### THE TASK
In the entries that follow, the lines from the one with "Dies führt oft" through the one with "exposición comercial, un congreso" are the ones to write out, exactly and with both ends included. Nothing else should appear.

[Dataset excerpts]
- Opening Delimiter -
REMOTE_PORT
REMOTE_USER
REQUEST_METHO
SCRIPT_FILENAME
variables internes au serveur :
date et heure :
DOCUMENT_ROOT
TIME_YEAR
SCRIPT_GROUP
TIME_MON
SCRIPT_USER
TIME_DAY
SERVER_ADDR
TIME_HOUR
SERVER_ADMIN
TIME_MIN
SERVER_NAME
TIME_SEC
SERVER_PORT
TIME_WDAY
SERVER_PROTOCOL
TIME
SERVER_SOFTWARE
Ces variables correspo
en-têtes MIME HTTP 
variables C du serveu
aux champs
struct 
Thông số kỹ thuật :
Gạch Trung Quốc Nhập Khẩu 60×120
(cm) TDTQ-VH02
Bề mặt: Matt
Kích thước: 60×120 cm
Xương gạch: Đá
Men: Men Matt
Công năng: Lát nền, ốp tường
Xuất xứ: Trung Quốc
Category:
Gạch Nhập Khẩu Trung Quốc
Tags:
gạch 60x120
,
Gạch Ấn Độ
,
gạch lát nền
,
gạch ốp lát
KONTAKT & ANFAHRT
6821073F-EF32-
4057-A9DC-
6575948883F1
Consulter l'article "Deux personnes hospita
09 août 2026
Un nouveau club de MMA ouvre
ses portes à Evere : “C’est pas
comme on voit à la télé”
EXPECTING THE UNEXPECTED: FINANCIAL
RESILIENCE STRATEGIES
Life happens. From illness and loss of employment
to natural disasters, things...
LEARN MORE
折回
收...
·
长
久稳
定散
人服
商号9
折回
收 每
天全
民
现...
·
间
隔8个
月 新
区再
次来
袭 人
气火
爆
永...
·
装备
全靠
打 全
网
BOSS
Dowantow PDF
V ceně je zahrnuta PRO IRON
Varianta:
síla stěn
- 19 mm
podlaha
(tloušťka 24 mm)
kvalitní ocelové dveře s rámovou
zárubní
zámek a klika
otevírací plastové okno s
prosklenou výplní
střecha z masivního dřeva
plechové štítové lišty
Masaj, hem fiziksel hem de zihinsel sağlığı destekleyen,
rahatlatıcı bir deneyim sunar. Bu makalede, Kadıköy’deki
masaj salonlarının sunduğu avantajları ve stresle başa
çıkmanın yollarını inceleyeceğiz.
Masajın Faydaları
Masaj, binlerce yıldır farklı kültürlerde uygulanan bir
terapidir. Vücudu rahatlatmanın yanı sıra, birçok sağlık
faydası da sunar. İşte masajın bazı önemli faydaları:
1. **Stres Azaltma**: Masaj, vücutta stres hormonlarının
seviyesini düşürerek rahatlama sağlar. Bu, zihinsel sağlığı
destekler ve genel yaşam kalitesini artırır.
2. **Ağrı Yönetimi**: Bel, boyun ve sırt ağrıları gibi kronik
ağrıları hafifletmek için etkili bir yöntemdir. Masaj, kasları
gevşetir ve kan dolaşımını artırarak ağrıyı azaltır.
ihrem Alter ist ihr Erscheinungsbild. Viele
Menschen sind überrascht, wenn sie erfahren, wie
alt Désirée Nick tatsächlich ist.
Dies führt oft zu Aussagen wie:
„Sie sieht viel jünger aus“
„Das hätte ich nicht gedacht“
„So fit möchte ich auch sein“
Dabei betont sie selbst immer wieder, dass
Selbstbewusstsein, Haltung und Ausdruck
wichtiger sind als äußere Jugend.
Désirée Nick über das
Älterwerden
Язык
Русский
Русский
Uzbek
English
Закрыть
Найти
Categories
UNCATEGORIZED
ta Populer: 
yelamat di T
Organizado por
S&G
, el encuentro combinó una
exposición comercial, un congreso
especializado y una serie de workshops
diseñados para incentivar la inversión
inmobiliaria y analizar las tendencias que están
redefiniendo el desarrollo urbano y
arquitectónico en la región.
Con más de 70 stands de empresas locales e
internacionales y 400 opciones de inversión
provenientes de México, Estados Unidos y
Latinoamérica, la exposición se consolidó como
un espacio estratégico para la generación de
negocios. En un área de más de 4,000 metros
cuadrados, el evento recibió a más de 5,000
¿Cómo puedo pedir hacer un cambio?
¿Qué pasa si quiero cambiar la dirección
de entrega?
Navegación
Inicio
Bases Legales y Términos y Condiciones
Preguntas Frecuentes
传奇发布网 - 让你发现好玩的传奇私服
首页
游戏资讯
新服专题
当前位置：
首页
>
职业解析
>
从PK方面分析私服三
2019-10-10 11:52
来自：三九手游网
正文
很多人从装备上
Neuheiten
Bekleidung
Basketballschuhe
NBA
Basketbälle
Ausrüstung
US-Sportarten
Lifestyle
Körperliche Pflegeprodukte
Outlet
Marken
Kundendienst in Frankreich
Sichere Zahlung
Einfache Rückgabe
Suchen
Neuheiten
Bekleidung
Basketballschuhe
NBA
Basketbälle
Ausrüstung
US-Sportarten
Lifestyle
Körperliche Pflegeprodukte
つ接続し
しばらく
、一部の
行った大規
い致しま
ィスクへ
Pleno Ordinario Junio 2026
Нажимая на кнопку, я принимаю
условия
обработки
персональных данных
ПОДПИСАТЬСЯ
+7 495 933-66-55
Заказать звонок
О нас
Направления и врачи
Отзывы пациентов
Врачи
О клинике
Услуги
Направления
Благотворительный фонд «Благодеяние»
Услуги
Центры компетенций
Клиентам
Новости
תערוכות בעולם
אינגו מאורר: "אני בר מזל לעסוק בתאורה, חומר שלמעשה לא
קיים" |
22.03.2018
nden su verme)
- Closing Delimiter -
### COMPLETED TASK
Dies führt oft zu Aussagen wie:
„Sie sieht viel jünger aus“
„Das hätte ich nicht gedacht“
„So fit möchte ich auch sein“
Dabei betont sie selbst immer wieder, dass
Selbstbewusstsein, Haltung und Ausdruck
wichtiger sind als äußere Jugend.
Désirée Nick über das
Älterwerden
Язык
Русский
Русский
Uzbek
English
Закрыть
Найти
Categories
UNCATEGORIZED
ta Populer: 
yelamat di T
Organizado por
S&G
, el encuentro combinó una
exposición comercial, un congreso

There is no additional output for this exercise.